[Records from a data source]
_ _ _ _ _

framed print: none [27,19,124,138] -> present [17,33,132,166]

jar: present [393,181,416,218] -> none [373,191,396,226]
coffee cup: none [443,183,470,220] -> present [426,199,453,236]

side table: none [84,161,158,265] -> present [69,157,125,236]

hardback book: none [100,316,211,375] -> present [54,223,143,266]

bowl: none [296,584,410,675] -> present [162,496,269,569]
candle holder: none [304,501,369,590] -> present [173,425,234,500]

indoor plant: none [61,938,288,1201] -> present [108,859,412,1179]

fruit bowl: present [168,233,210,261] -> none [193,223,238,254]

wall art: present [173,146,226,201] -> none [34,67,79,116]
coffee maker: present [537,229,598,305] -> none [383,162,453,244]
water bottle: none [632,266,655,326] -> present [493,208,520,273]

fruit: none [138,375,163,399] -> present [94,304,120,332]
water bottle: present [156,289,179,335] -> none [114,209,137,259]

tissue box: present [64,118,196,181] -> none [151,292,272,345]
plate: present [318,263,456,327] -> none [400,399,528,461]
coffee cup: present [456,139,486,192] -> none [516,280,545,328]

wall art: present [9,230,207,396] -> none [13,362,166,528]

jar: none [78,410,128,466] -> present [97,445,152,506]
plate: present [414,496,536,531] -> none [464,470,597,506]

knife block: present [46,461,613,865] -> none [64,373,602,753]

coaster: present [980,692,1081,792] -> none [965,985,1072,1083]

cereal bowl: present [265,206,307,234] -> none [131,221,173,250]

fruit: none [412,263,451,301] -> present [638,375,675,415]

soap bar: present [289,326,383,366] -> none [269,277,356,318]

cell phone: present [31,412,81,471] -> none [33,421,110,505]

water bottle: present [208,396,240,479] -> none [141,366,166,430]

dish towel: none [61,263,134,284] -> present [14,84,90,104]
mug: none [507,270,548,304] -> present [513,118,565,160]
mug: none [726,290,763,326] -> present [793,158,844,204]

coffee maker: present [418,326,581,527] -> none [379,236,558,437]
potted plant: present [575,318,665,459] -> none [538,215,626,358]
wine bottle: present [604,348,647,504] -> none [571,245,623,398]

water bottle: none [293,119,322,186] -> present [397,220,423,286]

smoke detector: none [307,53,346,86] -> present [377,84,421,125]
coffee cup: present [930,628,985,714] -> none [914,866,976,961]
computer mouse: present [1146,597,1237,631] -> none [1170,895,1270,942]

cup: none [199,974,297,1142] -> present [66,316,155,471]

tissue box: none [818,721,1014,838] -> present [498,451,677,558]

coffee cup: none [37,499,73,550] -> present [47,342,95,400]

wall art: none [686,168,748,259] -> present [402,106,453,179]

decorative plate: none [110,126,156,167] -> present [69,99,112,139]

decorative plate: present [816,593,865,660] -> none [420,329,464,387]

_ _ _ _ _

### REQUEST
Would you copy, unchanged, the stretch of the records above that begins at the line containing "coffee maker: present [537,229,598,305]" and ends at the line containing "tissue box: present", and only that?

### TASK RESULT
coffee maker: present [537,229,598,305] -> none [383,162,453,244]
water bottle: none [632,266,655,326] -> present [493,208,520,273]

fruit: none [138,375,163,399] -> present [94,304,120,332]
water bottle: present [156,289,179,335] -> none [114,209,137,259]

tissue box: present [64,118,196,181] -> none [151,292,272,345]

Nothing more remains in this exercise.